This API will extract the document level fields for the corresponding Key Value pattern provided using input XML. This API will take the HOCR file as input. If the Key Value pattern is not found in the HOCR file then it will create the empty document level fields.
Request Method POST
Input Parameters
Input Parameter | Values | Descriptions |
AdvancedKV | Either “true”/”false” | This parameter is used to specifying the KeyValue extraction is perform by advanced key value or not. |
LocationType | This value should be one of the following:
TOP, RIGHT, LEFT, BOTTOM, TOP_RIGHT, TOP_LEFT, BOTTOM_LEFT, BOTTOM_RIGHT
|
This parameter will fetch the Value pattern of the particular key pattern on the location provided. |
NoOfWords | Should be Integer | This parameter is used for specify in case of AdvancedKV is false. This parameter is used for adding number word of RIGHT location in the result of the value pattern found in the HOCR. |
KeyPattern | This value should not be empty.

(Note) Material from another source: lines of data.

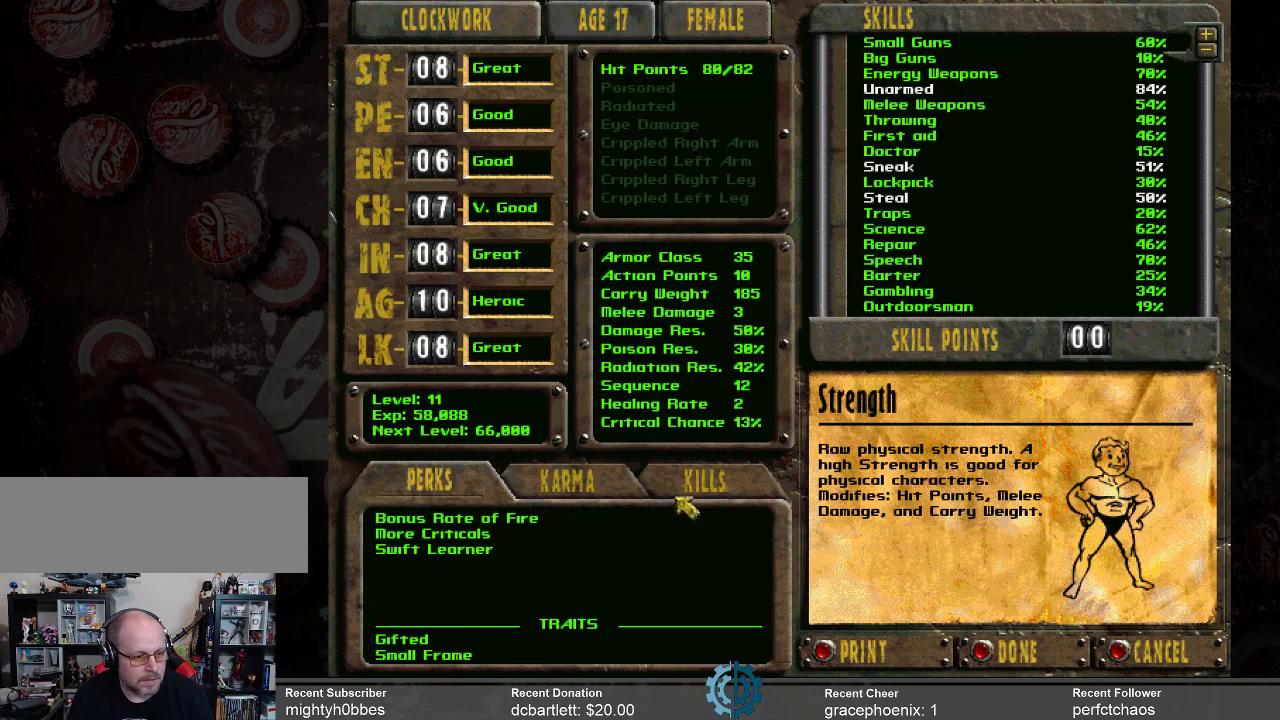
{"keys": [], "mouse": [], "events": []}
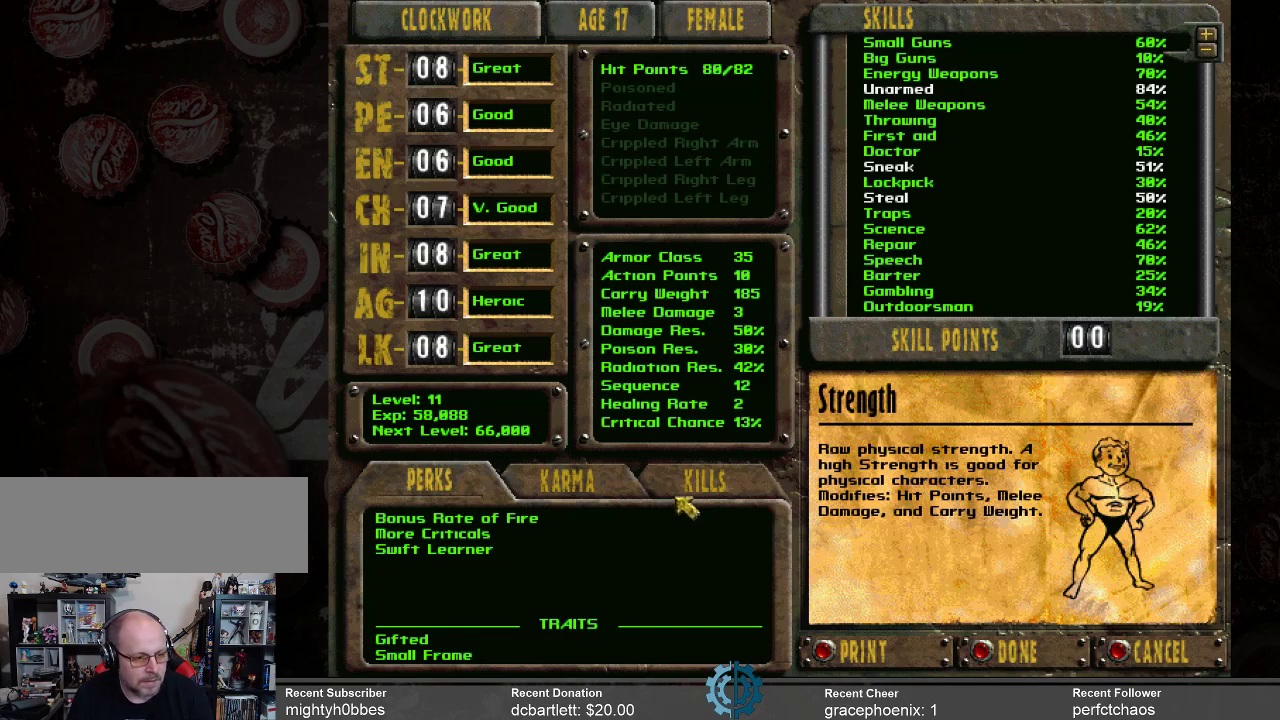
{"keys": [], "mouse": [], "events": []}
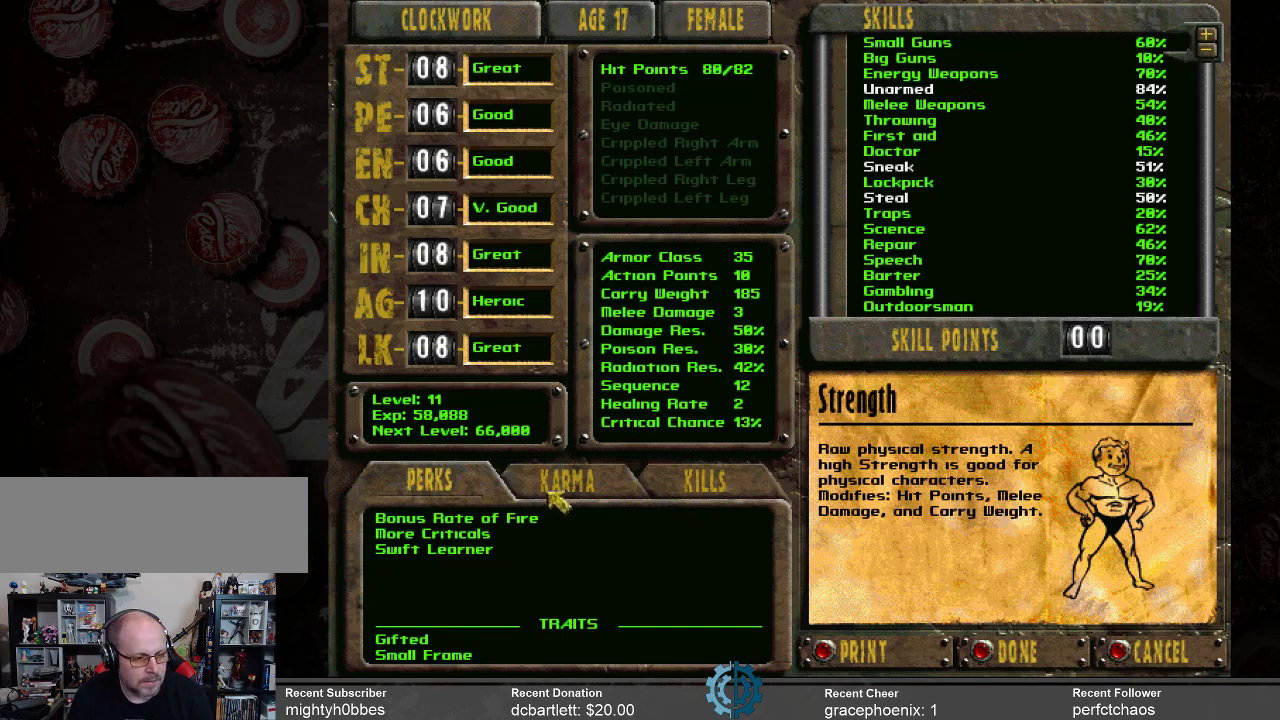
{"keys": [], "mouse": [], "events": []}
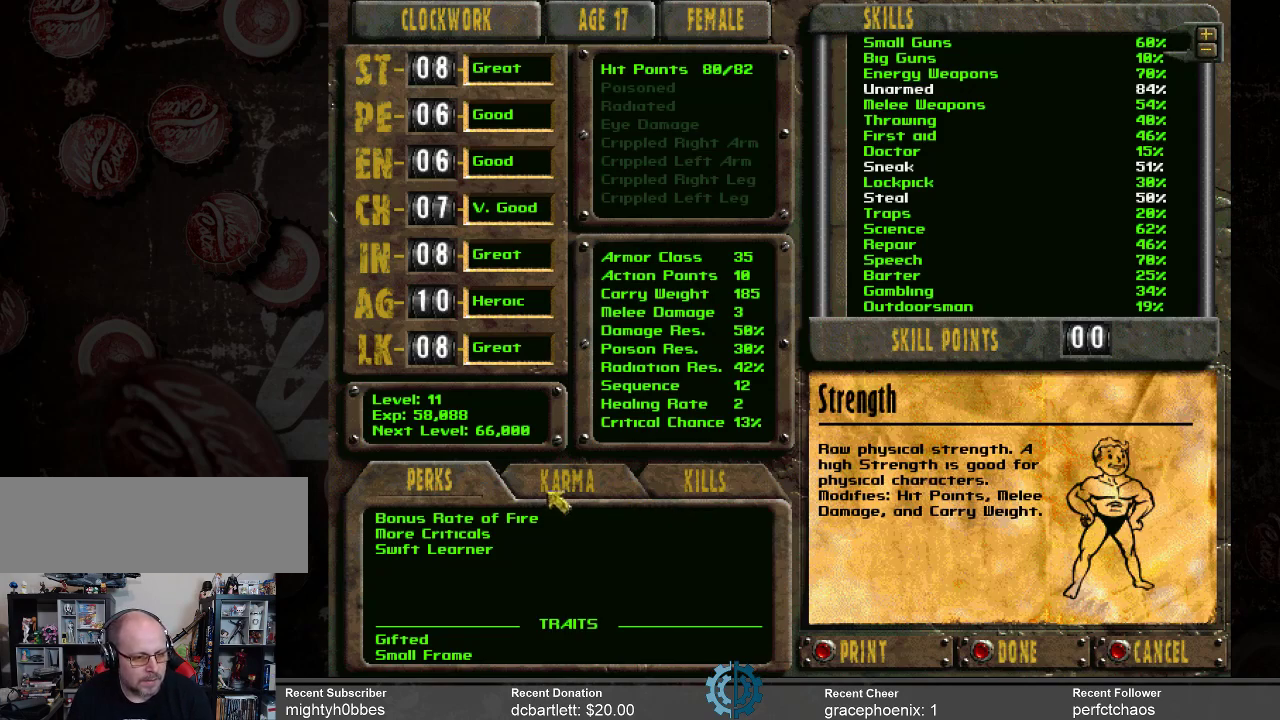
{"keys": [], "mouse": [], "events": [[233, "c", "down"], [333, "c", "up"]]}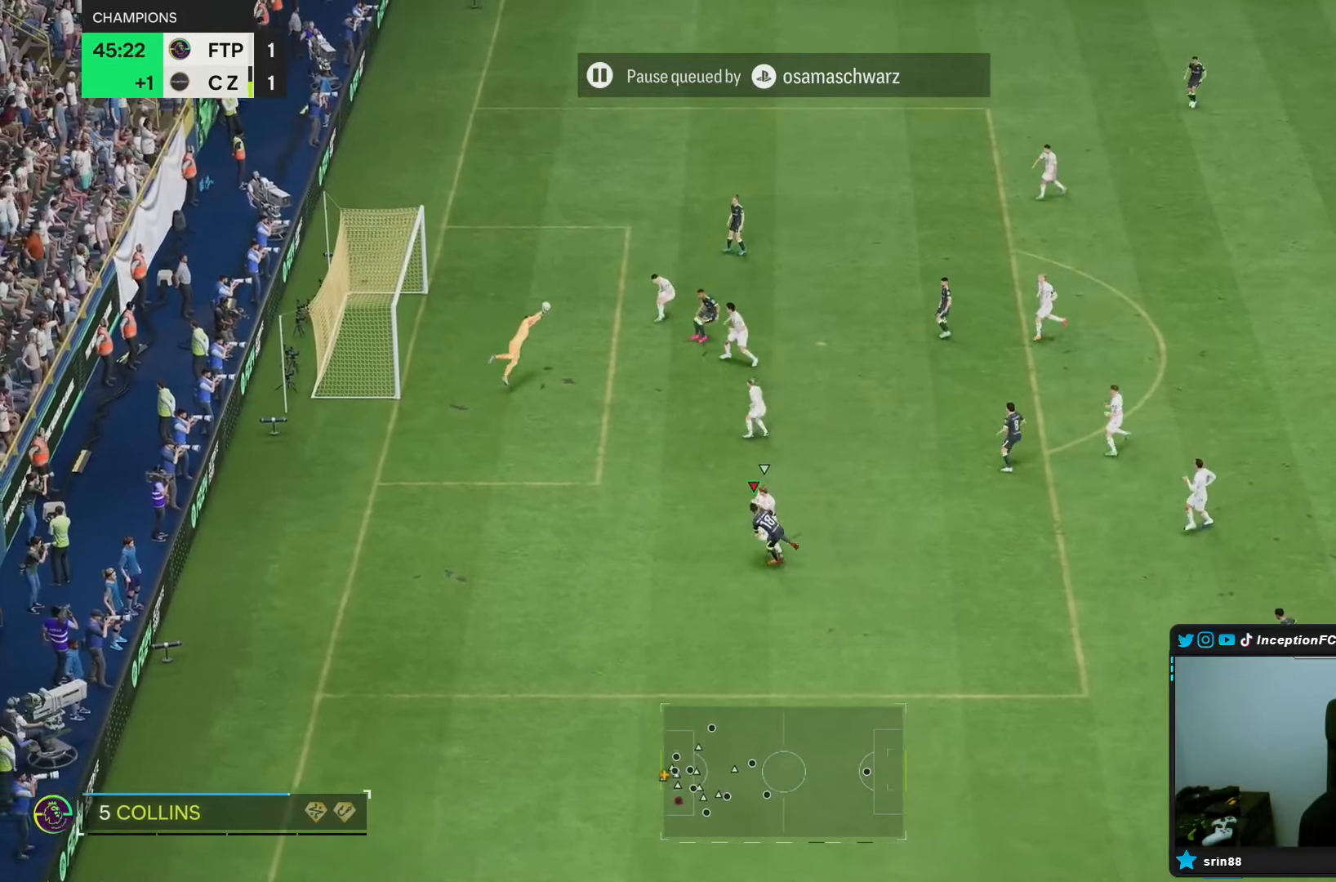
Gameplay with a controller (PlayStation layout); each line is a JSON object with the inputs held at the frame after it. "events" lists button and stick changes between this image and that frame as [ms after this image, input, new state], when the widget could be followed in between. Not read: L3 R3.
{"buttons": [], "left_stick": "left", "right_stick": "center", "events": [[367, "left_stick", "left"]]}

This value should be valid regex expression.
|
This is used for verify the Key pattern present in given HOCR. |
ValuePattern | This value should not be empty.
This value should be valid regex expression.
|
This is used for verify the Value pattern present in given HOCR for that particular Key Pattern. |
KVFetchValue | This value should be one of the following:
ALL, FIRST, LAST |
This parameter is used to specify the whether we need fetch all, first or last value pattern found.
|
Multiplier | This value should be float and should be in between 0 to 1 | This value is used to multiply with confidence for updating the confidence of the fields extracted using advanced KV. |
Length | This value should be integer | For getting length value use Ephesoft Admin Screen as display screen shot above |
Width | This value should be integer | For getting width value use Ephesoft Admin Screen as display screen shot above |
Xoffset | This value should be integer | For getting xoffset value use Ephesoft Admin Screen as display screen shot above |
Yoffset | This value should be integer | For getting yoffset value use Ephesoft Admin Screen as display screen shot above |
Weight | This value should be float and should be in between 0 to 1 | This value is used to set the weightage for a extraction rule for a particular document level field. |
KeyFuzziness | This value should be float and should be in between 0 to 1 | This value is used to define the acceptable fuzziness in the key generated from HOCR |
hocrFileName | This value should be string | This value should be having HOCR file name passing for processing in XML file format. |
Along these parameters hocrFileName string parameter is also to be supplied containing the name of the HOCR file uploaded.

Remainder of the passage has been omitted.